Cosa pensa delle telefona­te, emerse sei mesi fa a Na­poli e che coinvolgono i di­rigenti dell’Inter?

«I fatti alla base di calciopoli possono essere ignorati solo per grettezza o malafede, scegliete voi da quale parte stare. Ho sempre sostenuto che le telefonate incriminate di Moggi sono state diffuse con malintenzionata sugge­stione. Dall’altra parte orec­chie predisposte erano ben liete di ascoltare conferme attese da decenni. Non im­porta se false o costruite: l’importante era sfogare odio e invidia atavici. Ora il desti­no comincia a restituire, il seme sta germinando anco­ra. Non c’è nulla in queste nuove telefonate di compro­mettente, come non c’era pri­ma: riascoltare per credere. Quelle telefonate sono molto simili a quelle della Juven­tus. Quindi, al di là del pro­blema della prescrizione: o mandano l’Inter in B o resti­tuiscono alla Juventus tutto quello che le hanno talto con tante scuse. Sono molto cu­rioso di vedere quello che de­ciderà la Federazione e mi stupisco dei tempi: è pazze­sco che siano passati 150 giorni senza che l’esposto di Andrea Agnelli abbia avuto una risposta».

Come ha accolto quell’espo­sto?

«Come ossigeno per la juven­tinità. Andrea Agnelli ha ri­portato entusiasmo e orgo­glio, si è ricollegato alla sto­ria bianconera dalla quale il club si era inspiegabilmente staccato. La mia bandiera, però, rimane nell’armadio».

In che senso scusi?

«Nel libro sono l’io narrante e appaio sempre con la maglia e la bandiera della Juve. Al­la fine però ripongo entram­be nell’armadio e rimango in canottiera. Tirerò fuori la maglia e la bandiera quando una sentenza mi darà una verità soddisfacente su Cal­ciopoli.
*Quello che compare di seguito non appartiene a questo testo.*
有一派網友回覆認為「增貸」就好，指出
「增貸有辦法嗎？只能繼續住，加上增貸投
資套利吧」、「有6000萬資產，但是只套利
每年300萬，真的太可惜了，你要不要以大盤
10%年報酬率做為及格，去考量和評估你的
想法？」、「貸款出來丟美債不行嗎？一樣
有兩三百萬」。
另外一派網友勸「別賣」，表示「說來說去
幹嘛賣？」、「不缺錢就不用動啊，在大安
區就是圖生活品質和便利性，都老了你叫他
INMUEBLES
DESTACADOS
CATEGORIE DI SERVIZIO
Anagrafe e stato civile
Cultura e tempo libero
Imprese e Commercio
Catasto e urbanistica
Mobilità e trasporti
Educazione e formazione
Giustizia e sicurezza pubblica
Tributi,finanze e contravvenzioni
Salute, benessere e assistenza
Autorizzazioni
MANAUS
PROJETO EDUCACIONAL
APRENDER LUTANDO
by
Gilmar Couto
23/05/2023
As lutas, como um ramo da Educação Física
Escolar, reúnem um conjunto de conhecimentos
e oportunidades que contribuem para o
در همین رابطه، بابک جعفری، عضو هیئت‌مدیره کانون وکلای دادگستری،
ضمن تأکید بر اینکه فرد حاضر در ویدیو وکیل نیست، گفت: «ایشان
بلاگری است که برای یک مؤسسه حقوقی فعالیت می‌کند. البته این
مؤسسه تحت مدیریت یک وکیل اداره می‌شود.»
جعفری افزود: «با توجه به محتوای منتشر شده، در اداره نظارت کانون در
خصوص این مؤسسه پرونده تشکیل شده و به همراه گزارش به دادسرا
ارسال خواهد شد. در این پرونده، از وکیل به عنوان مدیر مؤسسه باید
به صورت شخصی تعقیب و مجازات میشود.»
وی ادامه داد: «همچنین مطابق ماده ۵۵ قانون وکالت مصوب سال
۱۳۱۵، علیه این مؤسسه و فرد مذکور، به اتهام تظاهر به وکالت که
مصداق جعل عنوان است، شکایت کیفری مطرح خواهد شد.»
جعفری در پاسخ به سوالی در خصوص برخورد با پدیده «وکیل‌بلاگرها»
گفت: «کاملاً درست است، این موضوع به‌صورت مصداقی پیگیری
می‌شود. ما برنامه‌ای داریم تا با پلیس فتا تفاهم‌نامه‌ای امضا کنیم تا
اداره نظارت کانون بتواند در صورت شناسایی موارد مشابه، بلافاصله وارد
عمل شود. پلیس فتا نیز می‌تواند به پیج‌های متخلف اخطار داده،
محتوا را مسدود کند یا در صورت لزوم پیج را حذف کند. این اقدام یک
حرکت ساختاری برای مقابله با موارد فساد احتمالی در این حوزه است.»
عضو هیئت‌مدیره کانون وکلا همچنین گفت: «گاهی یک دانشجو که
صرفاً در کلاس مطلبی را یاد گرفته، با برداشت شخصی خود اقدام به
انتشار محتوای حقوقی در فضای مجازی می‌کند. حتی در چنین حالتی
La B non me la risar­cirà nessuno, ma la storia de­ve essere riscritta, anche nei suoi aspetti più assurdi».

Ce ne dica uno.

«A distanza di quattro anni trovo ancora inspiegabile che a decidere su Calciopoli ven­ne chiamato Guido Rossi, tifoso interista, già membro del Cda dell’Inter. Un po’ co­me se sui passaporti falsi avesse avuto lo stesso potere, chessò, un Franzo Grande Stevens, che pure lui è un fa­moso giurista e avvocato. Qualcuno avrebbe avuto da ridire, no?».

Un’ultima domanda: come andrà a finire secondo lei?

«Non lo so. Ripeto, sono mol­to curioso. Posso raccontare il finale onirico del mio libro che ha il tono dell’inchiesta fino alle ultime pagine, dove mi lascio un po’ andare e di­segno i due scudetti che tor­nano a casa da Gianni e Um­berto ».